> _TEKS_
_ _ _

Listrik dan PLN merupakan cabang penting yang menguasai hajat hidup untuk orang banyak, ia merupakan ekses sumber daya alam yang memiliki peran penting terhadap pembangunan ekonomi, infrastruktur, dan pembangunan manusia Indonesia. Oleh sebab itu, dalam konteks perlindungan dan pemenuhan HAM, negara mesti hadir dan menjadi pelindung dan pemenuh hak asasi tersebut, bukan kemudian lari dari tugas serta tanggung jawab dan kemudian menyerahkannya kepada pemilik modal. Membiarkan rakyat miskin, buta pengetahuan, tidak memiliki kuasa apapun berhadapan dengan pasar yang penuh modal, spekulatif, mafia, kepentingan ekonomi yang tinggi dan sekaligus ‘rakus’ bukan merupakan langkah yang tepat untuk negara yang sumber daya alamnya melimpah ruah seperti Indonesia.

_ _ _

> _DATA_
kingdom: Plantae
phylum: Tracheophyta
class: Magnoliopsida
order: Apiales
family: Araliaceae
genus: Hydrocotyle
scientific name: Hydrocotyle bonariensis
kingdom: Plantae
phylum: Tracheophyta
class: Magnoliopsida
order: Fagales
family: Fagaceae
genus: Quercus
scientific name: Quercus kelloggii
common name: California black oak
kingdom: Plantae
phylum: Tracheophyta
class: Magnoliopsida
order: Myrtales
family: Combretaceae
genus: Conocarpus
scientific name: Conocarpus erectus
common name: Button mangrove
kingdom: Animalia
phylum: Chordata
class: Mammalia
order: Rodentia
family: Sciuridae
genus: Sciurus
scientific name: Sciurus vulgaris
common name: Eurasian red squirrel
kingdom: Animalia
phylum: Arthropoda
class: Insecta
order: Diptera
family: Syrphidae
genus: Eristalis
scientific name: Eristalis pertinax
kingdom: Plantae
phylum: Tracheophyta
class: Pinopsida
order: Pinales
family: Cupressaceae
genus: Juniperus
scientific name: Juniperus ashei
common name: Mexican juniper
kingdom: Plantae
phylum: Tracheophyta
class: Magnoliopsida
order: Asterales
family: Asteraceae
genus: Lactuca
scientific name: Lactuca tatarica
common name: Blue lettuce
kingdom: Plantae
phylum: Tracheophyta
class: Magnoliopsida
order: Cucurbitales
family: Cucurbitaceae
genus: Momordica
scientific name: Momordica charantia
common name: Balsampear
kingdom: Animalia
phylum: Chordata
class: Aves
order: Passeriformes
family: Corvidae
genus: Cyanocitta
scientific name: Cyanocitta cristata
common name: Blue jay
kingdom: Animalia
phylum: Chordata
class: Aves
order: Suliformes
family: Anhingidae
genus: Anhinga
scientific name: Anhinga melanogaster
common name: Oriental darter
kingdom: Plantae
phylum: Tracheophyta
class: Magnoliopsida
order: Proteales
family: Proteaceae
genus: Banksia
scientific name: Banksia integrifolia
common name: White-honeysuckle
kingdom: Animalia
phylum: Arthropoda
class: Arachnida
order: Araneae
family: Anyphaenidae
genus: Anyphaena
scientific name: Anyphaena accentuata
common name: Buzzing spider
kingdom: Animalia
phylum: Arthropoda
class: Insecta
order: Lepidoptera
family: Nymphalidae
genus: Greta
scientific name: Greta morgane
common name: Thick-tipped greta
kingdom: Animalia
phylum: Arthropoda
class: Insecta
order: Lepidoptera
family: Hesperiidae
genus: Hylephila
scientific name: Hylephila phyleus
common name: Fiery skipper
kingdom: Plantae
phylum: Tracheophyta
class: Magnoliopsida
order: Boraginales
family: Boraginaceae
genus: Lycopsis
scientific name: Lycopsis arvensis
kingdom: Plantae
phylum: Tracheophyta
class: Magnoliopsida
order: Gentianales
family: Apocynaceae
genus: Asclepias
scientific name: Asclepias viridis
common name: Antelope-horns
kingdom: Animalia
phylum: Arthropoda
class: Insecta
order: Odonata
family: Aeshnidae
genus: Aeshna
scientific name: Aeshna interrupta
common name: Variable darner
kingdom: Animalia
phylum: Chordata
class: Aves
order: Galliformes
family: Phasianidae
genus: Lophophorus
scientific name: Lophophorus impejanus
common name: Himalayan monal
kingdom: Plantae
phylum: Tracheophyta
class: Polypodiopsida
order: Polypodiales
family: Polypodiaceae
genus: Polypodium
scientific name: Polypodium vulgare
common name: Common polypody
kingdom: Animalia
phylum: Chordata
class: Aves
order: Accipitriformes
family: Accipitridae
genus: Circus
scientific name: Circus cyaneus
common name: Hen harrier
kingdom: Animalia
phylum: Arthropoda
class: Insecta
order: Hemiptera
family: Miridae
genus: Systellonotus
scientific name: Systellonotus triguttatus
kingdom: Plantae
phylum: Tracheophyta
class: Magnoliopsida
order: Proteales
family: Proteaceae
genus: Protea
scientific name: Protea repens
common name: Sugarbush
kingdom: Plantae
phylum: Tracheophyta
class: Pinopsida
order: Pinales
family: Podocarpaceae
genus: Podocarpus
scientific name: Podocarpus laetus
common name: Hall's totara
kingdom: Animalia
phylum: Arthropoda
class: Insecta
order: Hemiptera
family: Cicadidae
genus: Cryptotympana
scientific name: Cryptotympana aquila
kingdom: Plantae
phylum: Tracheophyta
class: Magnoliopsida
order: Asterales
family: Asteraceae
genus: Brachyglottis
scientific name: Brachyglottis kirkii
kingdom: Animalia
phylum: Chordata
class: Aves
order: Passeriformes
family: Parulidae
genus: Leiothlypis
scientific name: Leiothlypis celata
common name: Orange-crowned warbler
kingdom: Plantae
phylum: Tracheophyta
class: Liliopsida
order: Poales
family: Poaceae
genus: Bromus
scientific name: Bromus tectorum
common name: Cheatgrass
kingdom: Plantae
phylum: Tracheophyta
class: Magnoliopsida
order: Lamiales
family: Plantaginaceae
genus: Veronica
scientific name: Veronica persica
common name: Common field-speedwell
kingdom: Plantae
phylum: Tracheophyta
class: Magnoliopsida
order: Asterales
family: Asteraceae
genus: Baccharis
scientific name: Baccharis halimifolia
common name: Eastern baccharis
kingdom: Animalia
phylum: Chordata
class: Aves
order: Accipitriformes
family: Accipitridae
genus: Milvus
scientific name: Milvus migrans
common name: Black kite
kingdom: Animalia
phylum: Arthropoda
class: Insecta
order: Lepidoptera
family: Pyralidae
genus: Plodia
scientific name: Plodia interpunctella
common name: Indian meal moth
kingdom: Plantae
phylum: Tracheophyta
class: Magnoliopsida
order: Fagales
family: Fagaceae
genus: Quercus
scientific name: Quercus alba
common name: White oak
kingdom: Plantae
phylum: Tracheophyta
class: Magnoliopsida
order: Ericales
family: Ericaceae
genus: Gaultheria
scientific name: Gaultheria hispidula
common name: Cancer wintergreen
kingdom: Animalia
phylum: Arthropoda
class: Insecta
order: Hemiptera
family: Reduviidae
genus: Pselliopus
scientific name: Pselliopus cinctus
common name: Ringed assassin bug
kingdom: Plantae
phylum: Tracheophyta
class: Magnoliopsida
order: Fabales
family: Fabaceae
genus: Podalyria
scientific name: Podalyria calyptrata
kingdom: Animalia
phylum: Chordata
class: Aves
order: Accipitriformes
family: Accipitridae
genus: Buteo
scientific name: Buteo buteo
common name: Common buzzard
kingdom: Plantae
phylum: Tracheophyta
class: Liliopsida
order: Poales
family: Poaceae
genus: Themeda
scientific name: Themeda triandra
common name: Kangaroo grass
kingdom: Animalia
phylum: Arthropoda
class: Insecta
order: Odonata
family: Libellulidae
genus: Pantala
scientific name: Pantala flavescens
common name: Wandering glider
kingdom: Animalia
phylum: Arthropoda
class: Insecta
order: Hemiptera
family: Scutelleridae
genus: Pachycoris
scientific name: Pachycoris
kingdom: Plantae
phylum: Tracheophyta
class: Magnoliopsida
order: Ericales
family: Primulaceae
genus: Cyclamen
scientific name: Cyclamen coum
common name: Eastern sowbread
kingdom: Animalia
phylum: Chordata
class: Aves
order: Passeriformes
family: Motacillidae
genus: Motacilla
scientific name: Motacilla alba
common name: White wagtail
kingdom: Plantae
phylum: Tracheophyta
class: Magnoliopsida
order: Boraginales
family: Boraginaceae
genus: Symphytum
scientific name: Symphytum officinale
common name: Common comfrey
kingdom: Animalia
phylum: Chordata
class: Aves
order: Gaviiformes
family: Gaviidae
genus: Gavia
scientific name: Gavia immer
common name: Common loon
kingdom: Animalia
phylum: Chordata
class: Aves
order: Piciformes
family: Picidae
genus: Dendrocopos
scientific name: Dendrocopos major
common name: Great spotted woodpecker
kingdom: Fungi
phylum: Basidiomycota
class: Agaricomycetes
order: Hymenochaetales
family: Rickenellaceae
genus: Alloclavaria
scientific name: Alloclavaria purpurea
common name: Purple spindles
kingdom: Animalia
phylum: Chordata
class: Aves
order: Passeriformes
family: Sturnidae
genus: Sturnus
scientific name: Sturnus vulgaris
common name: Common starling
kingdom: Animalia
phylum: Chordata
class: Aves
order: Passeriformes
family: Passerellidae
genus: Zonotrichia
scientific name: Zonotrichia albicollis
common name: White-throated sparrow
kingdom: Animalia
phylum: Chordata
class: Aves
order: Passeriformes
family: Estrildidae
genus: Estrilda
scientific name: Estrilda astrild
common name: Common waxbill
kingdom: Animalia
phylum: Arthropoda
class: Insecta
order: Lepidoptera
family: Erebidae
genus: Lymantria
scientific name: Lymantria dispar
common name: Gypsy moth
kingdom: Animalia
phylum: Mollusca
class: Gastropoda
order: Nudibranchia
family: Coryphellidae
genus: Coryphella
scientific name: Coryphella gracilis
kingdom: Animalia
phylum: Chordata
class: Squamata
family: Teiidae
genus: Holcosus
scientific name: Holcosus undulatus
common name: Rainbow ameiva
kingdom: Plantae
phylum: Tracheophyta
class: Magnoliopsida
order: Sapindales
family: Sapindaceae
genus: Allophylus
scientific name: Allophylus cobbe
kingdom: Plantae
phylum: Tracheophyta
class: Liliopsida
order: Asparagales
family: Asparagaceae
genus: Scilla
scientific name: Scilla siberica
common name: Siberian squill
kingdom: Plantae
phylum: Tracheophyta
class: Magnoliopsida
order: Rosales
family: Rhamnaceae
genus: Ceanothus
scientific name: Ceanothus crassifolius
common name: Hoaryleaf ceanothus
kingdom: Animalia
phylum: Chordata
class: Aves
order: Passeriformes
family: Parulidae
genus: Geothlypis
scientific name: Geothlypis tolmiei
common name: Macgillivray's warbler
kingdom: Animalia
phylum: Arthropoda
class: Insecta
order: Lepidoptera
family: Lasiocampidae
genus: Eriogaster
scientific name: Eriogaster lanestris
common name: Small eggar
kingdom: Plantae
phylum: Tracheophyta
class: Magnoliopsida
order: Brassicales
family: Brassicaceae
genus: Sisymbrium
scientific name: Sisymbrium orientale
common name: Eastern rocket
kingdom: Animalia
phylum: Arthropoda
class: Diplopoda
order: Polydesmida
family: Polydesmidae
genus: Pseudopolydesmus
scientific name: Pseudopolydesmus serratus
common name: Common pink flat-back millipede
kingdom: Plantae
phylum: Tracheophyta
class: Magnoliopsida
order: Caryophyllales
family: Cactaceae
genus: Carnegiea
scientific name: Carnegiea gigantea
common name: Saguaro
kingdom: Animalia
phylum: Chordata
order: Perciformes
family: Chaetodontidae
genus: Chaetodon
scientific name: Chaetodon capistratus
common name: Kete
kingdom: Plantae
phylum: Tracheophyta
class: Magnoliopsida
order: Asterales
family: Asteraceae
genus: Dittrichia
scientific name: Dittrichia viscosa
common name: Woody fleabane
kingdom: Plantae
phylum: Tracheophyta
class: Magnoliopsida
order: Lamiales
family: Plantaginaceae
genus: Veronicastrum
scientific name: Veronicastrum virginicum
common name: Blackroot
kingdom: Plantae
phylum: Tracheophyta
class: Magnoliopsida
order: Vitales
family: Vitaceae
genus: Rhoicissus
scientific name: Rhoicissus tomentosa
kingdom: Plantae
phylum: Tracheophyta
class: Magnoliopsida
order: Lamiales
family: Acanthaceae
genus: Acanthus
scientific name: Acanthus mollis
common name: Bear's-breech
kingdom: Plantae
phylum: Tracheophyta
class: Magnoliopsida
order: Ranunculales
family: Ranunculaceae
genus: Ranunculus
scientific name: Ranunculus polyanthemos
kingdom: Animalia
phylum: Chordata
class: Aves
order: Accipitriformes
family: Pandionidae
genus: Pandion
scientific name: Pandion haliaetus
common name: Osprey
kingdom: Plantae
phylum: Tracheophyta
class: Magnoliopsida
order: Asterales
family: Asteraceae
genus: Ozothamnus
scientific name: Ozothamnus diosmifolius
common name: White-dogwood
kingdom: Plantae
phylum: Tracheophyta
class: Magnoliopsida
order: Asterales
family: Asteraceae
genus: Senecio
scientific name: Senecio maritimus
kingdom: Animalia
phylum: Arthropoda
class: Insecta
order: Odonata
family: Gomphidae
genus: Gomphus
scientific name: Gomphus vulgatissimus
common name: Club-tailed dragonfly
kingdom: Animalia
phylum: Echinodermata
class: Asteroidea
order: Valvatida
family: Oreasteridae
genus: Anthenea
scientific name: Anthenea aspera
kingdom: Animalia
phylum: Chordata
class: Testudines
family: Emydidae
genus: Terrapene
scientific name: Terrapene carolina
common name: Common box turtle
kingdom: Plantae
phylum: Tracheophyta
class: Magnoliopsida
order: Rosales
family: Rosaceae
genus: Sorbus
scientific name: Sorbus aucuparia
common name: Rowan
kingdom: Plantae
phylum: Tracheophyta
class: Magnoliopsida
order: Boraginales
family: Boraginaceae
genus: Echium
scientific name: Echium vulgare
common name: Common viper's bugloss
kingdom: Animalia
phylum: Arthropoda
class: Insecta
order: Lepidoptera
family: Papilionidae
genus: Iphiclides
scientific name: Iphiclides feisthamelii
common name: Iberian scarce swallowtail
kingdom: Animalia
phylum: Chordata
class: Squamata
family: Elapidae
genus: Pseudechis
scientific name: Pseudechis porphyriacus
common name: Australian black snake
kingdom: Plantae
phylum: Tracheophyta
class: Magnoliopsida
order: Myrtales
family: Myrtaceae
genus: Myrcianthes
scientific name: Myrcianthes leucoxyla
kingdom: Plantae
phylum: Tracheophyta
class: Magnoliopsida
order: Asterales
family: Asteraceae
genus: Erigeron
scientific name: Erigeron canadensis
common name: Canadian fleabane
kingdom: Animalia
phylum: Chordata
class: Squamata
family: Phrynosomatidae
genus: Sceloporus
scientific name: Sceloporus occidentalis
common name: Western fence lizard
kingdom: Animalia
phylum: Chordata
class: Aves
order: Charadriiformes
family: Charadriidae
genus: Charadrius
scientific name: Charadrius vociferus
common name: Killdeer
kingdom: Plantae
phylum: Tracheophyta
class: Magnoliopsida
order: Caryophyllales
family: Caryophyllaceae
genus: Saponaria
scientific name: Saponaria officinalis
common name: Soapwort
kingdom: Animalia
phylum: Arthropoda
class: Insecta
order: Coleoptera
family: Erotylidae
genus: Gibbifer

_ _ _

> _LATIHAN TERTULIS A_
Jawablah pertanyaan berikut berdasarkan teks tentang listrik dan PLN.
(i) Terhadap tiga hal apa listrik dan PLN memiliki peran penting?
(ii) Kepada siapa negara tidak semestinya menyerahkan tugas serta tanggung jawabnya?
(iii) Bagaimana teks menggambarkan sumber daya alam Indonesia?
> _LATIHAN TERTULIS B_
Tentukan apakah setiap pernyataan berikut sesuai dengan teks tentang listrik dan PLN. Jawab ya atau tidak, lalu kutip kata-kata teks yang menjadi dasarnya.
(i) Listrik dan PLN disebut sebagai cabang yang menguasai hajat hidup orang banyak.
(ii) Membiarkan rakyat miskin berhadapan dengan pasar dianggap langkah yang tepat.
(iii) Negara boleh lari dari tugasnya dalam perlindungan dan pemenuhan HAM.

> _JAWABAN TERTULIS A_
(i) Pembangunan ekonomi, infrastruktur, dan pembangunan manusia Indonesia.
(ii) Kepada pemilik modal.
(iii) Sumber daya alamnya melimpah ruah.

> _JAWABAN TERTULIS B_
(i) Ya: "cabang penting yang menguasai hajat hidup untuk orang banyak".
(ii) Tidak: "bukan merupakan langkah yang tepat untuk negara yang sumber daya alamnya melimpah ruah seperti Indonesia".
(iii) Tidak: "negara mesti hadir dan menjadi pelindung dan pemenuh hak asasi tersebut, bukan kemudian lari dari tugas serta tanggung jawab".